Convalidação é a regularização de contratações depois dos serviços contratados já terem sido executados, o que deveria ser utilizado somente em situações emergenciais.
Mudanças para contratações
A oitiva de Eduardo Soares é bastante aguardada também pelo presidente da CPI, Cássio Soares (PSD). “Ele deu seguimento em vários processos sem licitação e sem pareceres jurídicos. Ou, então, ele mesmo fazia os próprios pareceres, o que não é comum um diretor fazer”, afirmou.
O parecer prévio da Diretoria Jurídica era uma exigência em todos os procedimentos de contratação sem licitação e precedia a apresentação de justificativa por parte da área demandante. A última etapa do processo era a Proposta de Deliberação, que deveria ser aprovada pela Diretoria Executiva e Conselho de Administração.
Mas, por determinação da própria Diretoria Jurídica, segundo a CPI, houve mudança e ficou decidido que o parecer já estaria contido na Proposta de Deliberação, que passou a ser emitida pelo Eduardo Soares.
Para o deputado da base governista Zé Guilherme (PRP), a presença de Eduardo Soares na audiência nesta segunda, será “esclarecedora”.
“A Renova esteve perto da falência e teve recentemente aprovado um plano de recuperação judicial. O Lefosse foi contratado, assim como o escritório Thomaz Bastos, nesse contexto: superar essas discussões entre os sócios na Renova e evitar que a falência da Renova viesse a gerar um passivo bilionário para a Cemig. Em questões como essa, não existe espaço para o barato que sai caro. A Cemig contratou dois dos melhores escritórios do país para defender os interesses da Companhia”, afirmou.
O que diz a Cemig
Procurada, a Cemig disse que “a Lei 13.303/2016 (Lei das Estatais) autoriza a contratação direta de serviços técnicos especializados com pessoas ou empresas de notória especialização como pareceres, assessorias ou consultorias técnicas”.
Leia a resposta na íntegra:
“Em relação ao Lefosse, a Cemig esclarece que se trata de um dos mais renomados escritórios de advocacia do país, contratado por suas qualificações profissionais amplamente reconhecidas e pela confiança da Companhia na sua aptidão para defesa dos interesses da Cemig no caso da Renova, que poderia gerar perdas bilionárias à Companhia.
A Cemig esclarece ainda que a Lei 13.303/2016 (Lei das Estatais) autoriza a contratação direta de serviços técnicos especializados com pessoas ou empresas de notória especialização como pareceres, assessorias ou consultorias técnicas. Pode haver, inclusive, mais de um prestador de serviços com notória especialização, não se tratando de uma exigência a singularidade do serviço ou a existência de fornecedor exclusivo.

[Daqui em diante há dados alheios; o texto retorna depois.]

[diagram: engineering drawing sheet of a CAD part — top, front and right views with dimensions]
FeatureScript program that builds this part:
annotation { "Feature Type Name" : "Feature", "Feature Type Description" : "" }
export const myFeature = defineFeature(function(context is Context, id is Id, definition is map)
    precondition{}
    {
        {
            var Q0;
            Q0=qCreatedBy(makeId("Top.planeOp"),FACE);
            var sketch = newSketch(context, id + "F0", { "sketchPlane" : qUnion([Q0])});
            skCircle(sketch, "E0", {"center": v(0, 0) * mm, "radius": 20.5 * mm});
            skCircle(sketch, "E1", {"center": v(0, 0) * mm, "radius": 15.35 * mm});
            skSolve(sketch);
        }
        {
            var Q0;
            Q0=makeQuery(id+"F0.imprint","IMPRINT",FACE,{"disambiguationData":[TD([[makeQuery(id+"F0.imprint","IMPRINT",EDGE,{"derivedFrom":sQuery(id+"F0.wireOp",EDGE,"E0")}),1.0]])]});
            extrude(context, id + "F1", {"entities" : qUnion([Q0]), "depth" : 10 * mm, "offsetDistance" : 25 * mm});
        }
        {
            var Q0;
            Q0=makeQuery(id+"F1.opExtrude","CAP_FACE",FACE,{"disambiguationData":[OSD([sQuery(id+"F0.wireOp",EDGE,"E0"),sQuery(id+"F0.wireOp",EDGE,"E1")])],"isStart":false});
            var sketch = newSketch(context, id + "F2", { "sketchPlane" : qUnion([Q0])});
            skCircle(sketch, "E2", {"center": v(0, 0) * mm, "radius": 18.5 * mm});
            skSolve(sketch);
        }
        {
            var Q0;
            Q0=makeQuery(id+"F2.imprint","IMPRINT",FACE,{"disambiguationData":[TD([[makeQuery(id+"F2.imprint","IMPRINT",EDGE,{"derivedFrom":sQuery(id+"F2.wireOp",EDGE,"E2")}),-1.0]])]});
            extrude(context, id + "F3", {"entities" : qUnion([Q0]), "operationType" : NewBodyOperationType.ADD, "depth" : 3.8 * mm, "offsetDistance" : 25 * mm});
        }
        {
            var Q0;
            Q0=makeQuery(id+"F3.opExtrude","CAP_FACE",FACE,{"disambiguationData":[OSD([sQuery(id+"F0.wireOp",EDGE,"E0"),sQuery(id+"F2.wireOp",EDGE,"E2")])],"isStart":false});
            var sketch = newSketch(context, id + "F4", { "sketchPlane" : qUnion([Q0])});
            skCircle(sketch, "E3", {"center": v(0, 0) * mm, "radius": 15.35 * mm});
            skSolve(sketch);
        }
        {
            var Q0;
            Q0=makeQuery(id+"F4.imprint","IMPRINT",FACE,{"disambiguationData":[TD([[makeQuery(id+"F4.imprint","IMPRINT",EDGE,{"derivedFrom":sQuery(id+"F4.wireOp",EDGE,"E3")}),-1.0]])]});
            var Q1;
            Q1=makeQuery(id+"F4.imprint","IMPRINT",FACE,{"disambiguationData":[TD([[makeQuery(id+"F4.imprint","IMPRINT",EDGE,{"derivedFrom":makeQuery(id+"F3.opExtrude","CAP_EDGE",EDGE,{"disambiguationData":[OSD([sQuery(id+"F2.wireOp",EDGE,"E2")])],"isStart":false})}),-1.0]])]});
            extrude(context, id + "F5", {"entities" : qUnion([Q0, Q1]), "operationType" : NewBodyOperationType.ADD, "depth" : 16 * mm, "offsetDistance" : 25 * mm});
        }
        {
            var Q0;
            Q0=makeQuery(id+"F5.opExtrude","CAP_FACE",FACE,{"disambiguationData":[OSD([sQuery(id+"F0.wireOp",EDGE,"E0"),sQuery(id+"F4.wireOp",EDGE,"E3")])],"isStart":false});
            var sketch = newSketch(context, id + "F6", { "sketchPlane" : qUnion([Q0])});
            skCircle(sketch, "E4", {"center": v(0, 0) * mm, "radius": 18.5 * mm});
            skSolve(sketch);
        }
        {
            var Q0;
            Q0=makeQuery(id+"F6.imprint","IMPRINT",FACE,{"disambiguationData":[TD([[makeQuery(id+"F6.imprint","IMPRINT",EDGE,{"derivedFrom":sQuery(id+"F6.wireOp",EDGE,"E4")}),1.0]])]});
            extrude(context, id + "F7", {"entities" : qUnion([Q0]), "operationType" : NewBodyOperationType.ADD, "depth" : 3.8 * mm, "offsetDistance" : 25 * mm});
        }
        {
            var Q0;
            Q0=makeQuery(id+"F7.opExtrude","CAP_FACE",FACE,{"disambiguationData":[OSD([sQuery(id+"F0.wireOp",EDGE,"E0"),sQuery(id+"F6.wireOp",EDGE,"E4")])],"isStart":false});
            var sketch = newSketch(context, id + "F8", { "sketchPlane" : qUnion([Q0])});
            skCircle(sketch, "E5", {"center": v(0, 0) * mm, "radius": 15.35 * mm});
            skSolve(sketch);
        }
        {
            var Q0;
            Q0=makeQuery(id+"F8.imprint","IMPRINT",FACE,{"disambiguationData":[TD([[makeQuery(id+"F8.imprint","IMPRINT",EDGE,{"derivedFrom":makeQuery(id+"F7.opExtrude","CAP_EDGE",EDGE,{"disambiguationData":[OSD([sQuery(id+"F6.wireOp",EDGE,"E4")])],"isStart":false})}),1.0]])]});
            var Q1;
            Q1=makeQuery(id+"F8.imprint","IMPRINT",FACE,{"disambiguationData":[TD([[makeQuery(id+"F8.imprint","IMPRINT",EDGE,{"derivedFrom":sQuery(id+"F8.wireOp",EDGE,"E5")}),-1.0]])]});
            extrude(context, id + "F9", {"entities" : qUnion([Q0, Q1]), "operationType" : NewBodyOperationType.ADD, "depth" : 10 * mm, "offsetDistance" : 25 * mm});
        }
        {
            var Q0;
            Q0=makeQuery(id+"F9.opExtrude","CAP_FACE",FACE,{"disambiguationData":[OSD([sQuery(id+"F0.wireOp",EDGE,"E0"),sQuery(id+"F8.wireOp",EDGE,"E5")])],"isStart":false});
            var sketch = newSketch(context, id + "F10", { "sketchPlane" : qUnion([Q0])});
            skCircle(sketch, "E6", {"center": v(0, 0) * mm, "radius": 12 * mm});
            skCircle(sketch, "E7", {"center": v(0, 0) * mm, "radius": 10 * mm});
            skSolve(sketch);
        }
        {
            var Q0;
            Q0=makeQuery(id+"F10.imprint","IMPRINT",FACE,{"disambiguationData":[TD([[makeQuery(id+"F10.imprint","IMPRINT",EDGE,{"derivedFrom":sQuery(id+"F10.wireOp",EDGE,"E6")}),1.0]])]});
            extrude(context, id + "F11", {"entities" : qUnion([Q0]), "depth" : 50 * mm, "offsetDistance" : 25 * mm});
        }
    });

Todas as contratações na Cemig são feitas após rigorosa análise jurídica e com a observância da Lei das Estatais. A forma da análise jurídica varia segundo as circunstâncias concretas, podendo ocorrer por meio de pareceres, notas técnicas, súmulas, regulamentos, revisão de minutas e respostas a consultas. O parecer jurídico não é uma exigência legal e tem caráter meramente opinativo.”